SUBTROCHANTERIC FRACTURES Subtrochanteric fractures may be seen in two different populations. They usually occur secondary to falling in the 40- to 60-year-old patient with osteoporotic or weakened bone. The second population is young persons who have suffered major trauma with significant kinetic energies directed into the femur. These fractures may be an extension of an intertrochanteric or other isolated fracture and are usually classified as stable or unstable, with stable defined as bony contact of the medial and posterior femoral cortices.
The symptoms and signs are similar to those of trochanteric or femoral fractures, with local pain, deformity, swelling, crepitance, etc. These patients can lose a large amount of blood into the thigh area and may present in hypovolemic shock. Because this injury is due to significant trauma, other, more life-threatening injuries must be excluded prior to treatment of this specific fracture.

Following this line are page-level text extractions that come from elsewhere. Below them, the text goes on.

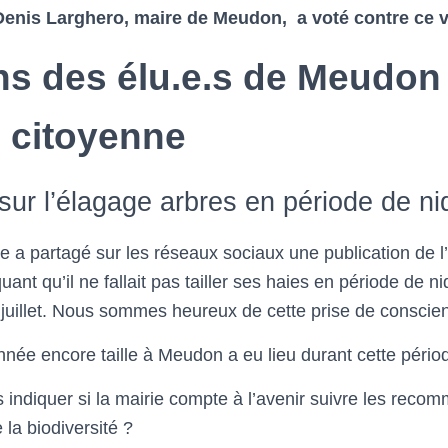
 Denis Larghero, maire de Meudon, a voté contre ce 
ns des élu.e.s de Meudon
 citoyenne
sur l’élagage arbres en période de nid
 partagé sur les réseaux sociaux une publication de l’o
quant qu’il ne fallait pas tailler ses haies en période de nid
31 juillet. Nous sommes heureux de cette prise de conscie
née encore taille à Meudon a eu lieu durant cette périod
 indiquer si la mairie compte à l’avenir suivre les reco
e la biodiversité ?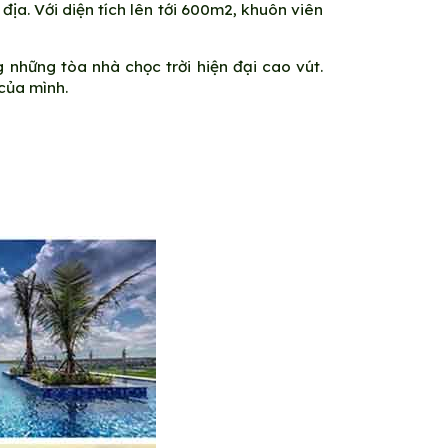
ịa. Với diện tích lên tới 600m2, khuôn viên
 những tòa nhà chọc trời hiện đại cao vút.
của mình.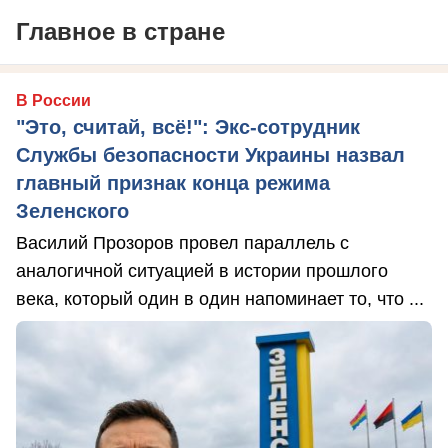
Главное в стране
В России
"Это, считай, всё!": Экс-сотрудник
Службы безопасности Украины назвал
главный признак конца режима
Зеленского
Василий Прозоров провел параллель с
аналогичной ситуацией в истории прошлого
века, который один в один напоминает то, что ...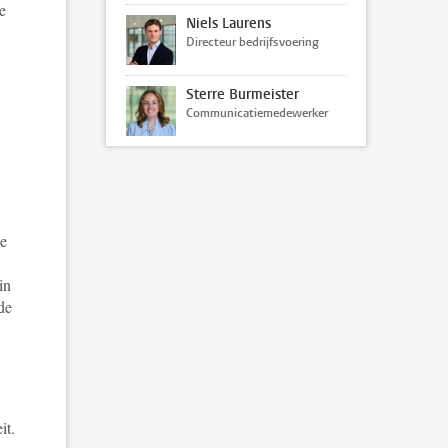
e
Niels Laurens
Directeur bedrijfsvoering
Sterre Burmeister
Communicatiemedewerker
we
in
de
it.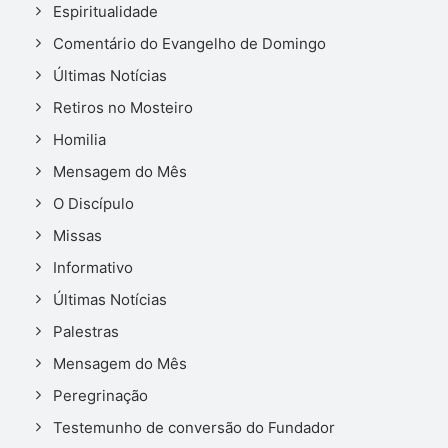
Espiritualidade
Comentário do Evangelho de Domingo
Últimas Notícias
Retiros no Mosteiro
Homilia
Mensagem do Mês
O Discípulo
Missas
Informativo
Últimas Notícias
Palestras
Mensagem do Mês
Peregrinação
Testemunho de conversão do Fundador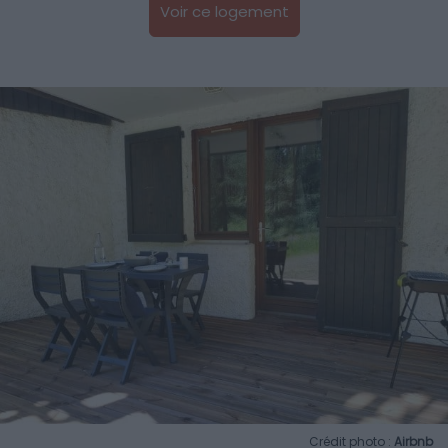
Voir ce logement
Crédit photo :
Airbnb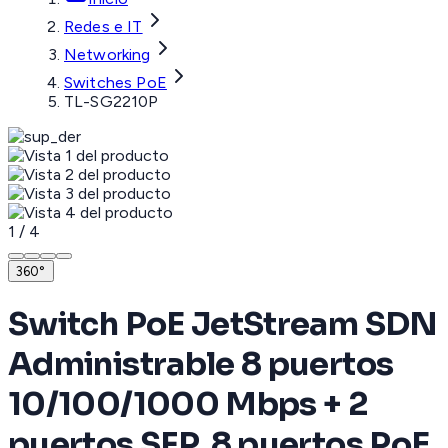
Redes e IT
Networking
Switches PoE
TL-SG2210P
1
/
4
360°
Switch PoE JetStream SDN
Administrable 8 puertos
10/100/1000 Mbps + 2
puertos SFP, 8 puertos PoE,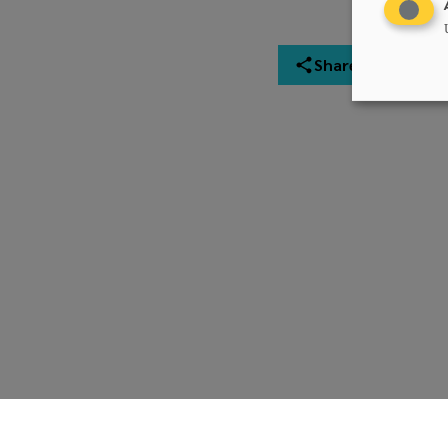
Share
Chrëschtlech-Sozial Vollekspartei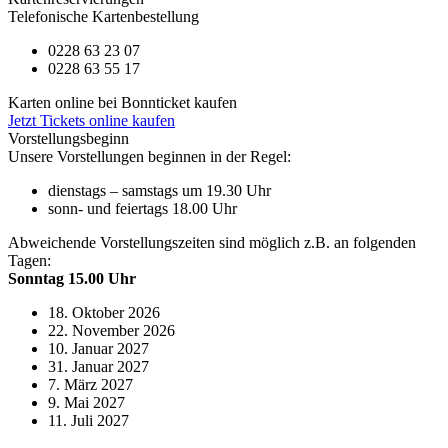
Telefonische Kartenbestellung
0228 63 23 07
0228 63 55 17
Karten online bei Bonnticket kaufen
Jetzt Tickets online kaufen
Vorstellungsbeginn
Unsere Vorstellungen beginnen in der Regel:
dienstags – samstags um 19.30 Uhr
sonn- und feiertags 18.00 Uhr
Abweichende Vorstellungszeiten sind möglich z.B. an folgenden
Tagen:
Sonntag 15.00 Uhr
18. Oktober 2026
22. November 2026
10. Januar 2027
31. Januar 2027
7. März 2027
9. Mai 2027
11. Juli 2027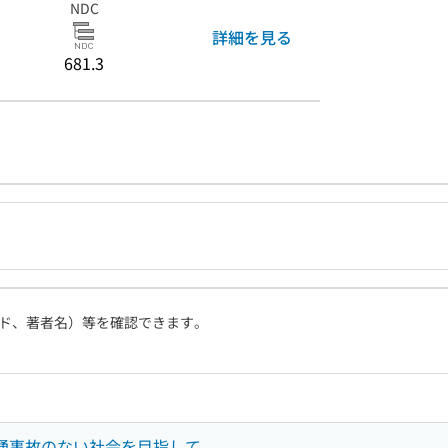
NDC
詳細を見る
681.3
ド、著者名）等を確認できます。
交通事故のない社会を目指して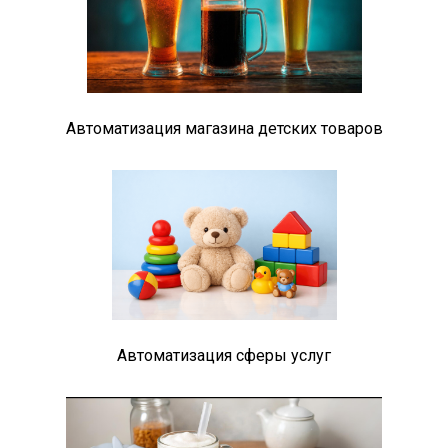
Автоматизация магазина детских товаров
Автоматизация сферы услуг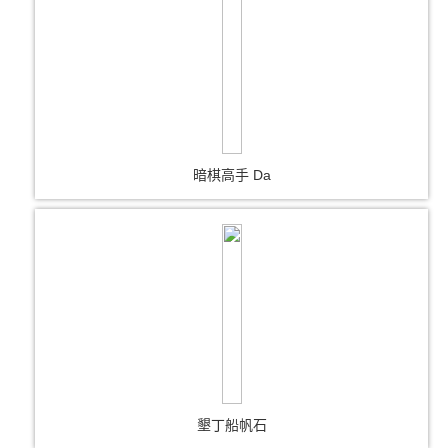
暗棋高手 Da
墾丁船帆石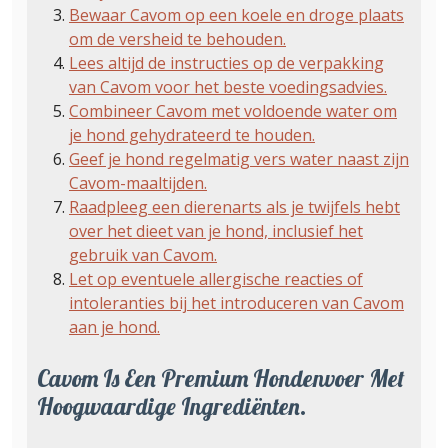
Bewaar Cavom op een koele en droge plaats
om de versheid te behouden.
Lees altijd de instructies op de verpakking
van Cavom voor het beste voedingsadvies.
Combineer Cavom met voldoende water om
je hond gehydrateerd te houden.
Geef je hond regelmatig vers water naast zijn
Cavom-maaltijden.
Raadpleeg een dierenarts als je twijfels hebt
over het dieet van je hond, inclusief het
gebruik van Cavom.
Let op eventuele allergische reacties of
intoleranties bij het introduceren van Cavom
aan je hond.
Cavom Is Een Premium Hondenvoer Met
Hoogwaardige Ingrediënten.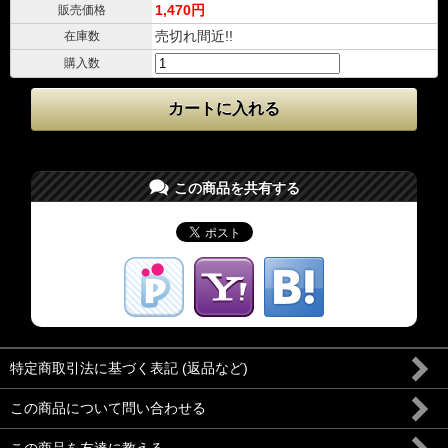
1,470円
販売価格
売切れ間近!!
在庫数
購入数
この商品を共有する
特定商取引法に基づく表記 (返品など)
この商品について問い合わせる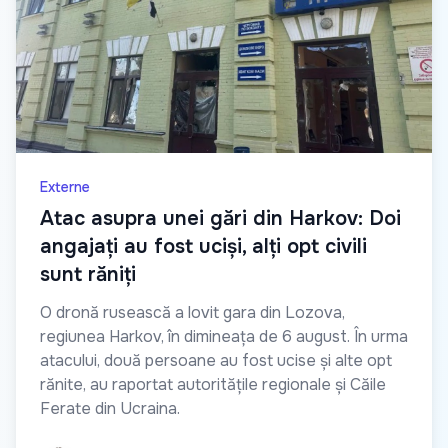
Externe
Atac asupra unei gări din Harkov: Doi
angajați au fost uciși, alți opt civili
sunt răniți
O dronă rusească a lovit gara din Lozova,
regiunea Harkov, în dimineața de 6 august. În urma
atacului, două persoane au fost ucise și alte opt
rănite, au raportat autoritățile regionale și Căile
Ferate din Ucraina.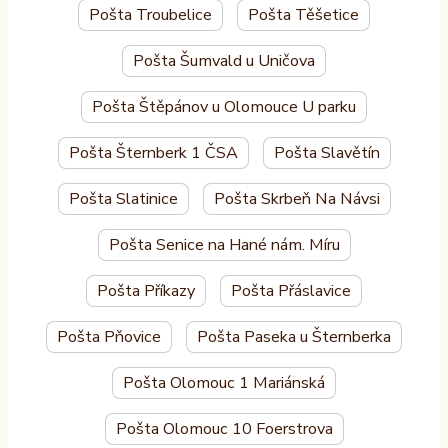
Pošta Troubelice
Pošta Těšetice
Pošta Šumvald u Uničova
Pošta Štěpánov u Olomouce U parku
Pošta Šternberk 1 ČSA
Pošta Slavětín
Pošta Slatinice
Pošta Skrbeň Na Návsi
Pošta Senice na Hané nám. Míru
Pošta Příkazy
Pošta Přáslavice
Pošta Pňovice
Pošta Paseka u Šternberka
Pošta Olomouc 1 Mariánská
Pošta Olomouc 10 Foerstrova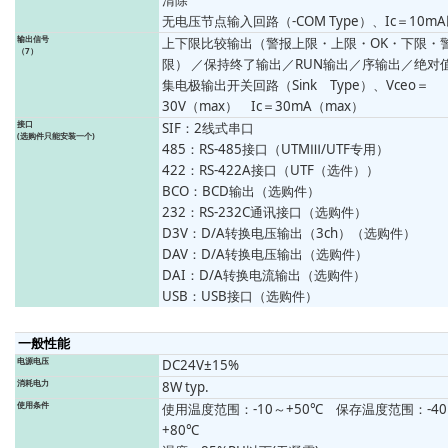
清除
无电压节点输入回路（-COM Type）、Ic＝10m
输出信号
上下限比较输出（警报上限・上限・OK・下限・
（7）
限） ／保持终了输出／RUN输出／序输出／绝对
集电极输出开关回路（Sink Type）、Vceo＝
30V（max） Ic＝30mA（max）
接口
SIF：2线式串口
(选购件只能安装一个)
485：RS-485接口（UTMⅢ/UTF专用）
422：RS-422A接口（UTF（选件））
BCO：BCD输出（选购件）
232：RS-232C通讯接口（选购件）
D3V：D/A转换电压输出（3ch）（选购件）
DAV：D/A转换电压输出（选购件）
DAI：D/A转换电流输出（选购件）
USB：USB接口（选购件）
一般性能
电源电压
DC24V±15%
消耗电力
8W typ.
使用条件
使用温度范围：-10～+50℃ 保存温度范围：-4
+80℃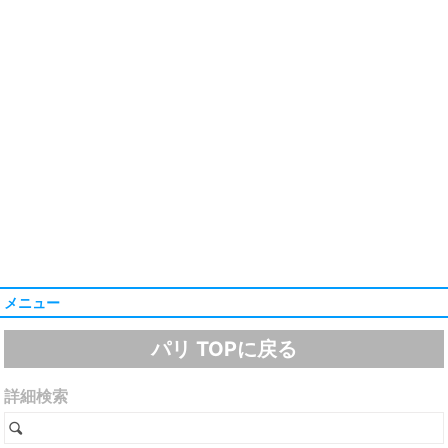
メニュー
パリ TOPに戻る
詳細検索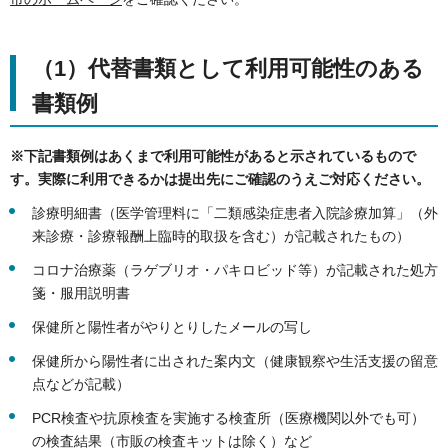
（1）代替書類として利用可能性のある
書類例
※下記書類例はあくまで利用可能性があると示されているもので
す。実際に利用できるかは提出先にご確認のうえご対応ください。
診療明細書（医学管理料に「二類感染症患者入院診療加算」（外
来診療・診療報酬上臨時的取扱を含む）が記載されたもの）
コロナ治療薬（ラゲブリオ・パキロビッド等）が記載された処方
箋・服用説明書
保健所と陽性者がやりとりしたメールの写し
保健所から陽性者に出された案内文（健康観察や生活支援の留意
点などが記載）
PCR検査や抗原検査を実施する検査所（医療機関以外でも可）
の検査結果（市販の検査キットは除く）など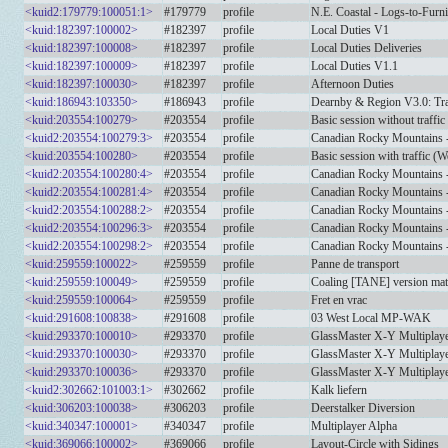
<kuid2:179779:100051:1>
#179779
profile
N.E. Coastal - Logs-to-Furni
<kuid:182397:100002>
#182397
profile
Local Duties V1
<kuid:182397:100008>
#182397
profile
Local Duties Deliveries
<kuid:182397:100009>
#182397
profile
Local Duties V1.1
<kuid:182397:100030>
#182397
profile
Afternoon Duties
<kuid:186943:103350>
#186943
profile
Dearnby & Region V3.0: Trai
<kuid:203554:100279>
#203554
profile
Basic session without traffic
<kuid2:203554:100279:3>
#203554
profile
Canadian Rocky Mountains - 
<kuid:203554:100280>
#203554
profile
Basic session with traffic (
<kuid2:203554:100280:4>
#203554
profile
Canadian Rocky Mountains - 
<kuid2:203554:100281:4>
#203554
profile
Canadian Rocky Mountains 
<kuid2:203554:100288:2>
#203554
profile
Canadian Rocky Mountains 
<kuid2:203554:100296:3>
#203554
profile
Canadian Rocky Mountains - 
<kuid2:203554:100298:2>
#203554
profile
Canadian Rocky Mountains - 
<kuid:259559:100022>
#259559
profile
Panne de transport
<kuid:259559:100049>
#259559
profile
Coaling [TANE] version mat
<kuid:259559:100064>
#259559
profile
Fret en vrac
<kuid:291608:100838>
#291608
profile
03 West Local MP-WAK
<kuid:293370:100010>
#293370
profile
GlassMaster X-Y Multiplaye
<kuid:293370:100030>
#293370
profile
GlassMaster X-Y Multiplaye
<kuid:293370:100036>
#293370
profile
GlassMaster X-Y Multiplaye
<kuid2:302662:101003:1>
#302662
profile
Kalk liefern
<kuid:306203:100038>
#306203
profile
Deerstalker Diversion
<kuid:340347:100001>
#340347
profile
Multiplayer Alpha
<kuid:369066:100002>
#369066
profile
Layout-Circle with Sidings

Treatment consists of immobilization with a traction apparatus. Hare (Dyna-Med, Carlsbad, CA) or Sager (Minto Research & Development, Redding, CA) splints ( Fig.
265-18 and Fig 265-19) may be employed in the prehospital setting. Proper evaluation of the entire patient to rule out associated severe injuries should be conducted. After the patient has stabilized and secondary evaluation has occurred, orthopedics should be consulted. Open reduction and internal fixation is generally indicated for fracture management.34
The complications are similar to those of intertrochanteric fractures, except that there is a higher incidence of nonunion. Malunion and delayed union occur as well in this population. Prognosis is better for proximal fractures that are not comminuted.